The person we are searching for has experience in working with the impacts of digitisation on at least some of the following areas: community organising, daily life, activism, climate, borders, creative life, human rights, anti-fascism or eco politics. You have an interest in technological practice, for example related to computational infrastructure and digital transition; digital rights, anti-racist and anti-colonial technologies; ecological grief; community writing; migration experiences. If you are already working with communities and want to use this period to develop research on topics that overlap with TITiPI's concerns, this could also be possible within this role.

In collaboration with community researchers and the TITiPI team, you will be documenting processes, and supporting the delivery of research reports. This could include working on a manual or a small publication, a series of conversations, developing workshops, a creative worksession or a small event series. You will also support the production, communication and administration for those commissions. You will need to be able to work independently, at one of our desks in Brussels or partially remote with monthly meetings in Brussels, Belgium.
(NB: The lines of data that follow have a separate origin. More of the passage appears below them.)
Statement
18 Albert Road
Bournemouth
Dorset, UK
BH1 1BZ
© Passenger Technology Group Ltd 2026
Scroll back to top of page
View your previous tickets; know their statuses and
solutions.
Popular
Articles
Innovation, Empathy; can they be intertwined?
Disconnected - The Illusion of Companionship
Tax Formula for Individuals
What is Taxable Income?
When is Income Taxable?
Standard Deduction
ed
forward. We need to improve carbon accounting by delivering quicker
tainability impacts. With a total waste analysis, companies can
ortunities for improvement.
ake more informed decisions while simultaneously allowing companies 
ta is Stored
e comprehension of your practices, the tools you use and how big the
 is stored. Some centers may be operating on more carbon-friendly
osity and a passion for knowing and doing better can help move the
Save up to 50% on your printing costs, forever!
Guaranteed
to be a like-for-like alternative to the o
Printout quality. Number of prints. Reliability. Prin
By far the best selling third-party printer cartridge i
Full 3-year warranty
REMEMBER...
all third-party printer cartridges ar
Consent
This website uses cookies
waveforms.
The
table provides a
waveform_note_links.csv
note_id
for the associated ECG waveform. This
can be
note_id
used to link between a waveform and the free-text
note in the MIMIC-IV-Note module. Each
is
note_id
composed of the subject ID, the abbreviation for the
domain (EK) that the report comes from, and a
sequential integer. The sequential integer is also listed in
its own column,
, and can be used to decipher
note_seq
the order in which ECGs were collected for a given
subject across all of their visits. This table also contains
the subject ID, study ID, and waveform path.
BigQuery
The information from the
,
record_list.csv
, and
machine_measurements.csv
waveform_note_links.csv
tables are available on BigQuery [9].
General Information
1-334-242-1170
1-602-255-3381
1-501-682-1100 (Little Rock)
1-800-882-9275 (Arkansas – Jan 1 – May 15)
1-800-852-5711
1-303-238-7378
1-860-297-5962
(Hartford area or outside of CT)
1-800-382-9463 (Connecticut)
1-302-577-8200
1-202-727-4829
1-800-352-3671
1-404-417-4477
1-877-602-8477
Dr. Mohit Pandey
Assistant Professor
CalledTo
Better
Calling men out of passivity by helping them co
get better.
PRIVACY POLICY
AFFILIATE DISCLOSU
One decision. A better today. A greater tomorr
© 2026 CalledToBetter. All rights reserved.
TITiPI is interested in artistic and activist research practice, and would like to extend its network beyond those we are already collaborating with. It could help if you speak and write another language apart from English (for example Spanish, French, German or Arabic). For this job, academic research training is not required. We value disobedient methods, imprecision and forms that mix with storying, body practices, poetry, song, and anticolonial chronologies. In short, we are open to nonconventional paths and proposals.

The Institute for Technology in the Public Interest (TITiPI)

TITiPI is a trans-practice collaboration between activists, artists, engineers and theorists initiated by Miriyam Aouragh, Seda Gürses, Helen Pritchard and Femke Snelting. Together with associate member Jara Rocha we convene communities to articulate, activate and re-imagine together what computational technologies in the “public interest” might be when “public interest” is always in-the-making. We develop tools from feminisms, queer theory, computation, intersectionality, anti-racism, anti-coloniality, disability studies, historical materialism and artistic practice to generate currently inexistent vocabularies, imaginaries and methodologies. Our activities include: workshops, lectures, bugreporting, consultancy, reading groups, policy analysis, public events, performances, exhibitions, audits, theory making, training, and publishing.

Conditions

Work should take place between 1 September 2024 and 31 June 2025.
The work amounts to an average of ca. 2.5 days a week over an eight-month period.
A fee of 19.000 euros, excl. VAT is available for this job, to be invoiced to TITiPI.
Each community research commission has their own modest production budget.
In case you prefer to work from elsewhere, your travel costs for monthly meetings will be reimbursed (up to 3hrs by train from/to Brussels, Belgium).
Some of the community research commissions happen within the context of the CHANSE funded project SoLiXG.

Process

Send a short motivation letter (max 2 pages) with a few links to projects, publications or actions that you have been involved in by June 13, 2024 to titipi at titipi.org
If you have any questions, please contact us by e-mail or join us on-line: https://meet.greenhost.net/crc

We will let you know about our decision by 28 June latest.